Medical early sign.
(photo credit: Courtesy)
Results from a successful year-long implementation of Medial EarlySign’s groundbreaking tool to identify colorectal cancer in the early stages were published by Maccabi Healthcare Services on Wednesday.
The company, based in Kfar Malal in central Israel, used artificial intelligence and mathematical algorithms to scour and analyze hundreds of millions of medical records.
That analysis allowed them to detect early signs and predisposition to medical conditions such as colon cancer, Medial’s co-founder and chairman Ofer Ariely told The Jerusalem Post
The company’s first clinical run was done in partnership with Maccabi Healthcare Services, which used Medial’s predictors to successfully identify 111 findings that required intervention, including 11 colorectal cancer cases last year.
“The traditional medical system only reacts to visible symptoms and treats you after identifying existing symptoms.
Our solution is prediction- based. A doctor tells you what you have, we tell you what you are highly likely to get in six months, two years, five years, or... in such an early stage that doctors can’t identify symptoms yet,” Ariely said.
Medial was founded in 2009 by Ariely, Ori Geva and Nir Kalkstein, who used the proven concept of predictive algorithms as the basis for their technologies. Kalkstein was co-founder of Israel’s pioneering, high-speed algorithm- based financial trading firm, Final. He took the basis of Final’s success – the algorithms – together with his financial resources, and invested them in healthcare.
Medial’s first operational platform, ColonFlag, was developed in partnership with Maccabi. The system was embedded into Maccabi’s database, with access to years of digitized medical records from more than 2 million clients.
The system received the records in an encrypted and anonymous format to protect privacy.

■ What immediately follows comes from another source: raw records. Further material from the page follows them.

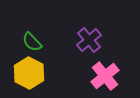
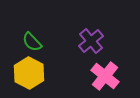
purple cross: moved 2 px right, 1 px down
pink cross: rotated 12 degrees counterclockwise
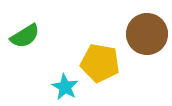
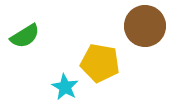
brown circle: moved 2 px left, 8 px up
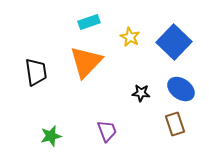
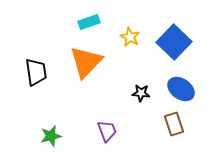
brown rectangle: moved 1 px left
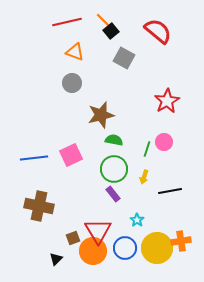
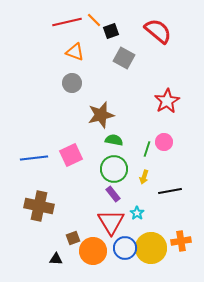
orange line: moved 9 px left
black square: rotated 21 degrees clockwise
cyan star: moved 7 px up
red triangle: moved 13 px right, 9 px up
yellow circle: moved 6 px left
black triangle: rotated 48 degrees clockwise
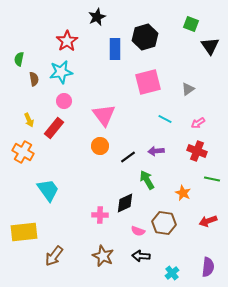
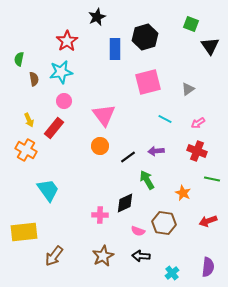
orange cross: moved 3 px right, 2 px up
brown star: rotated 20 degrees clockwise
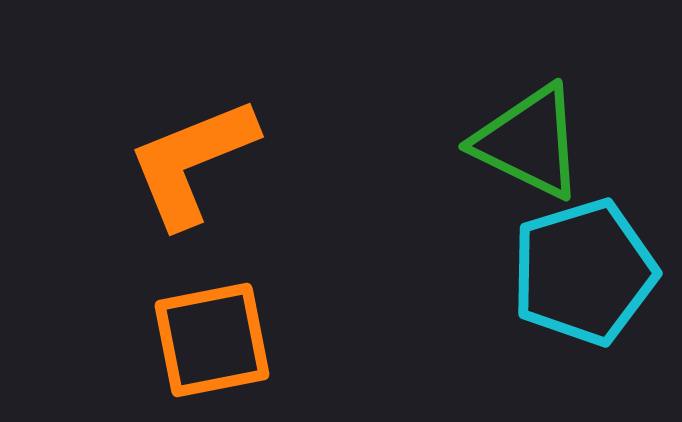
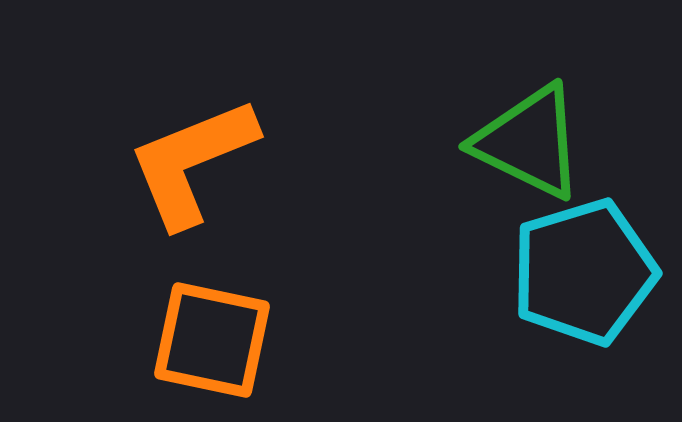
orange square: rotated 23 degrees clockwise
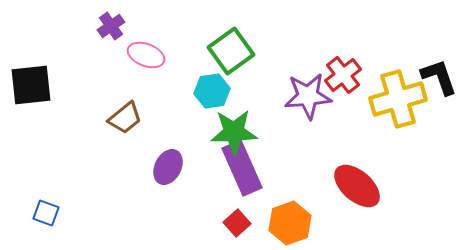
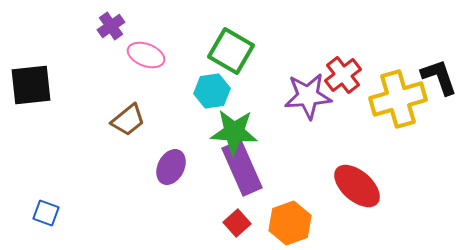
green square: rotated 24 degrees counterclockwise
brown trapezoid: moved 3 px right, 2 px down
green star: rotated 6 degrees clockwise
purple ellipse: moved 3 px right
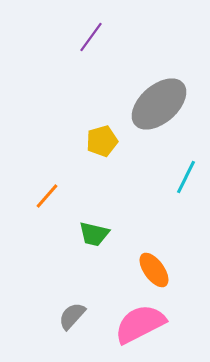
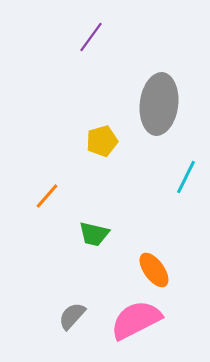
gray ellipse: rotated 42 degrees counterclockwise
pink semicircle: moved 4 px left, 4 px up
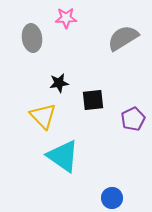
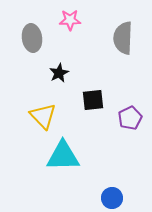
pink star: moved 4 px right, 2 px down
gray semicircle: rotated 56 degrees counterclockwise
black star: moved 10 px up; rotated 18 degrees counterclockwise
purple pentagon: moved 3 px left, 1 px up
cyan triangle: rotated 36 degrees counterclockwise
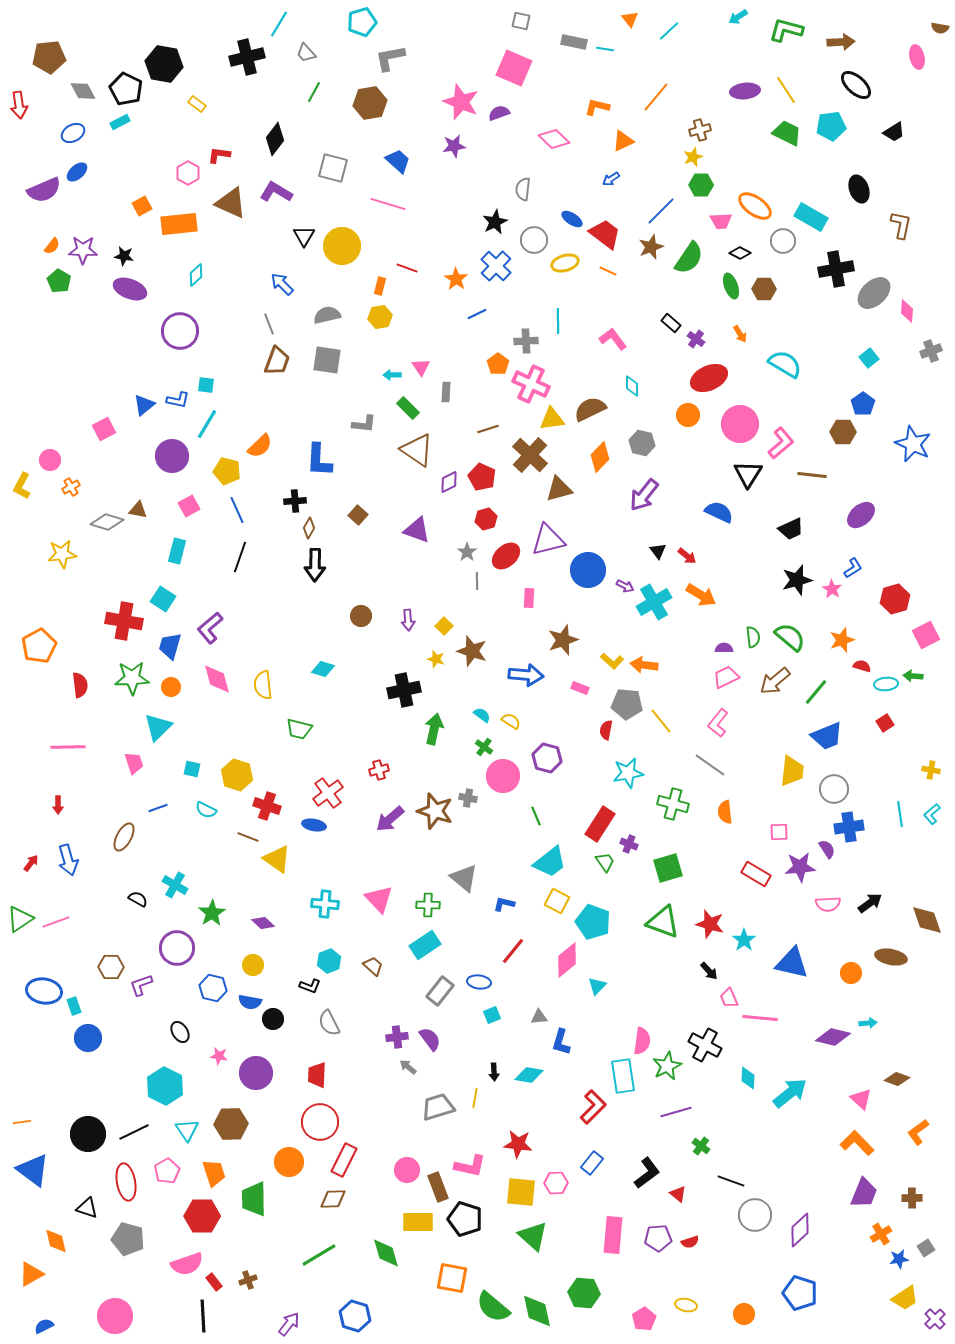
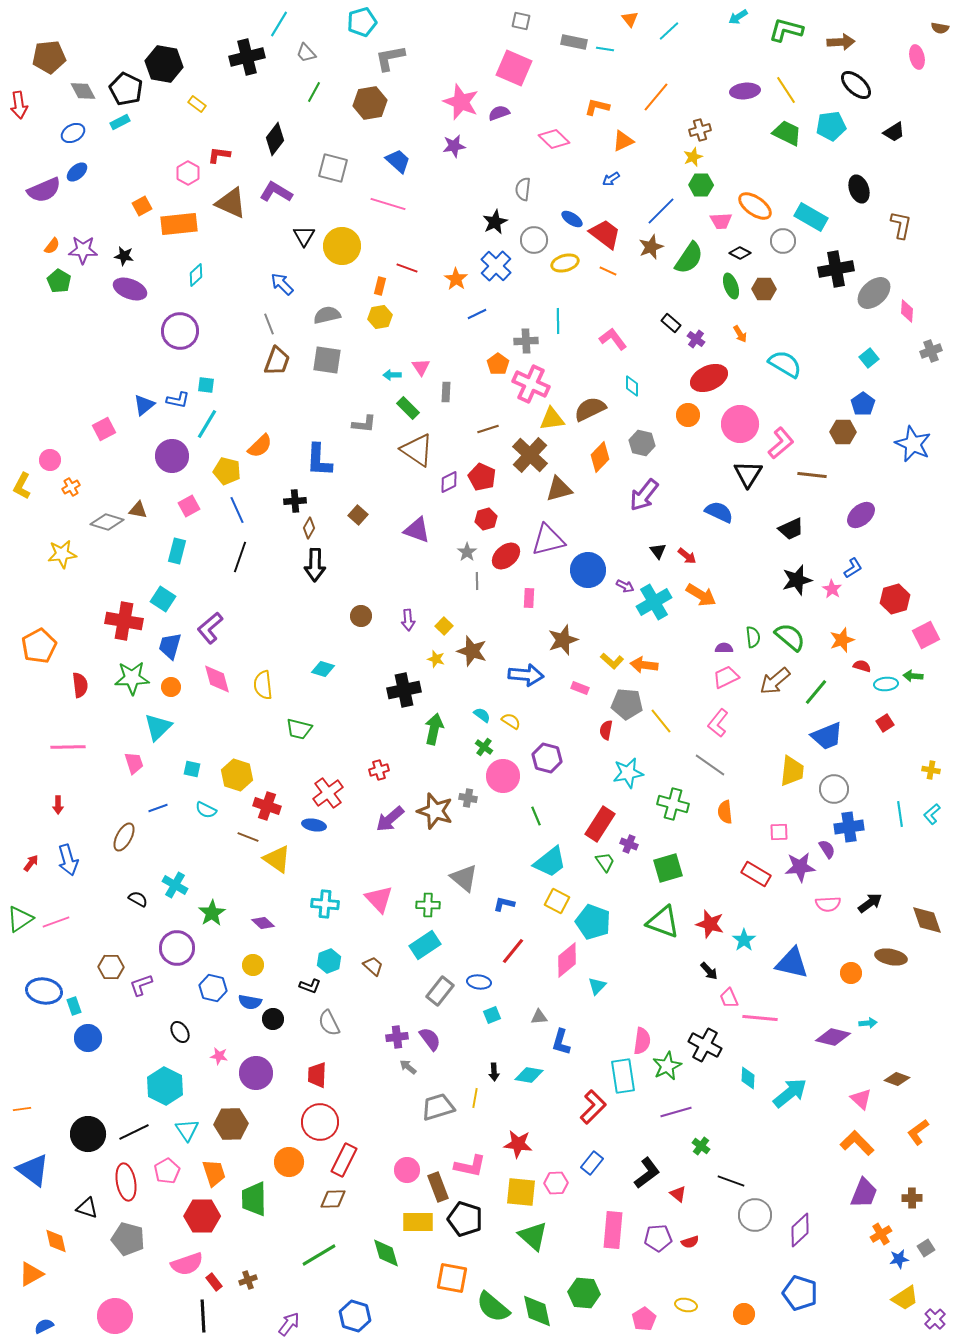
orange line at (22, 1122): moved 13 px up
pink rectangle at (613, 1235): moved 5 px up
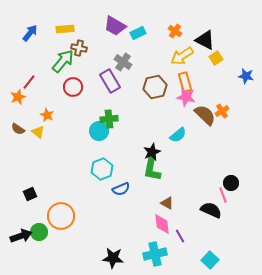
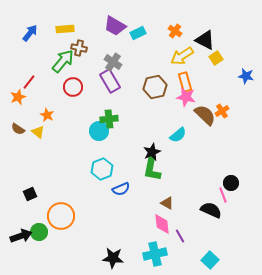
gray cross at (123, 62): moved 10 px left
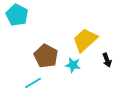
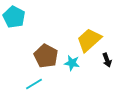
cyan pentagon: moved 3 px left, 2 px down
yellow trapezoid: moved 4 px right
cyan star: moved 1 px left, 2 px up
cyan line: moved 1 px right, 1 px down
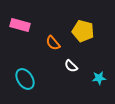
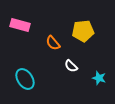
yellow pentagon: rotated 20 degrees counterclockwise
cyan star: rotated 24 degrees clockwise
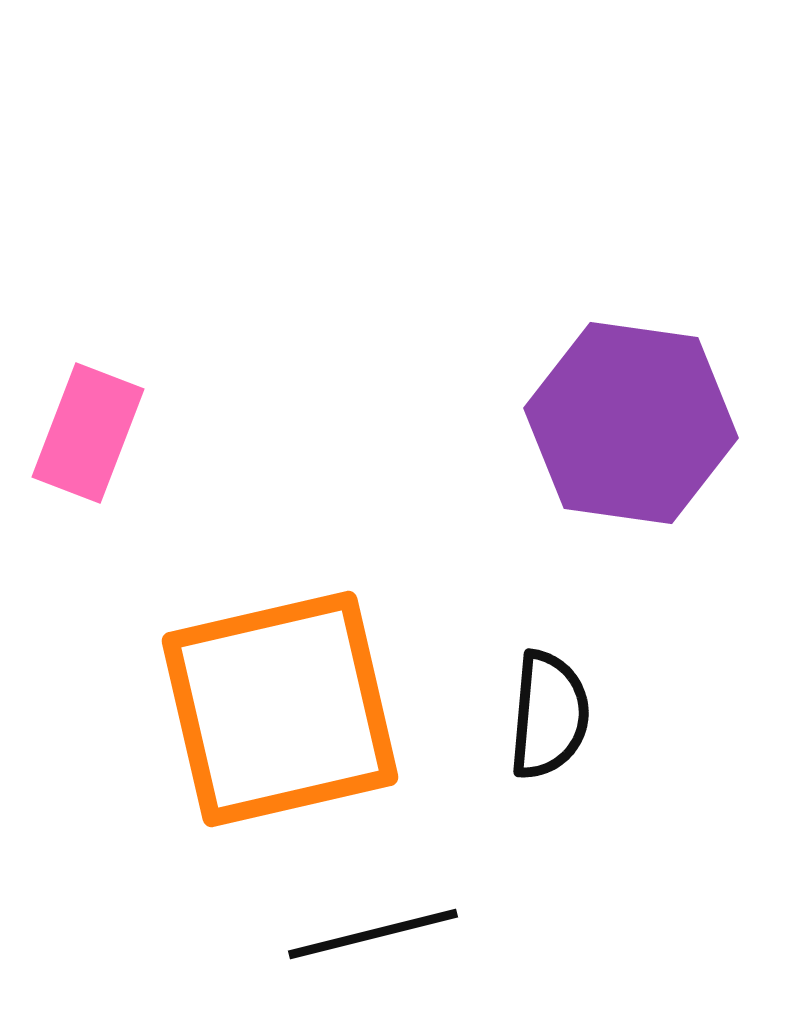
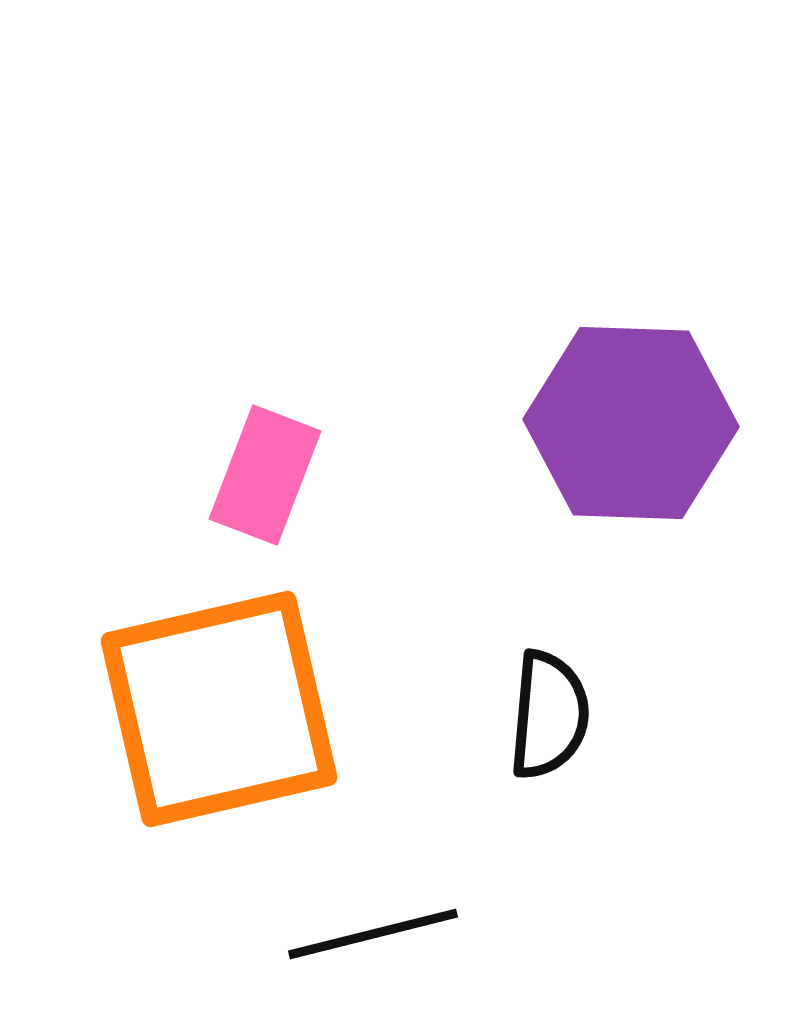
purple hexagon: rotated 6 degrees counterclockwise
pink rectangle: moved 177 px right, 42 px down
orange square: moved 61 px left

The practice run started in 2015. Since then it has yielded 38% of diagnostic findings that required medical intervention.
Within the year, ColonFlag found 100 individuals in the precancerous stage and 11 with active colon cancer.
None of the 111 individuals had received a colonoscopy or been tested for blood in stool. Without Medial’s screening, they would have had no way of knowing they had cancer or were at risk until they suffered signs and symptoms of the disease.
The system works by analyzing millions of records, then cross-referencing them with computerized medical knowledge, known trends and similar cases to produce a patient-specific prediction.
Moreover, it utilizes “machine-learning” artificial intelligence that learns from accumulated data and past results and turns that knowledge into information about what actions are needed.
Since the first trial with Maccabi, Medial has begun using its platform in the United States, the United Kingdom and Poland.
“When we ran the platform on English medical records we also reached the same results.
The English are different from Israelis in genetics and in nutrition and environment, and we still reached the same results. We ran in the US and got the same results. In Poland, also the same results. The algorithm works everywhere the same way,” Ariely said.
Medial has developed predictors for 100 different conditions such as colon cancer, stomach cancer, diabetes, sepsis and organ dysfunction, he added.
“We developed 100 different predictors for 100 different diseases and medical conditions that cause the most suffering, cost the most, and can result in death. Right now only the ColonFlag predictor is in use [by medical providers], as the deployment of these platforms still needs to go through several hurdles, mainly, that doctors are used to working in a certain way, and this system is entirely different in nature to traditional medical practices,” Ariely said.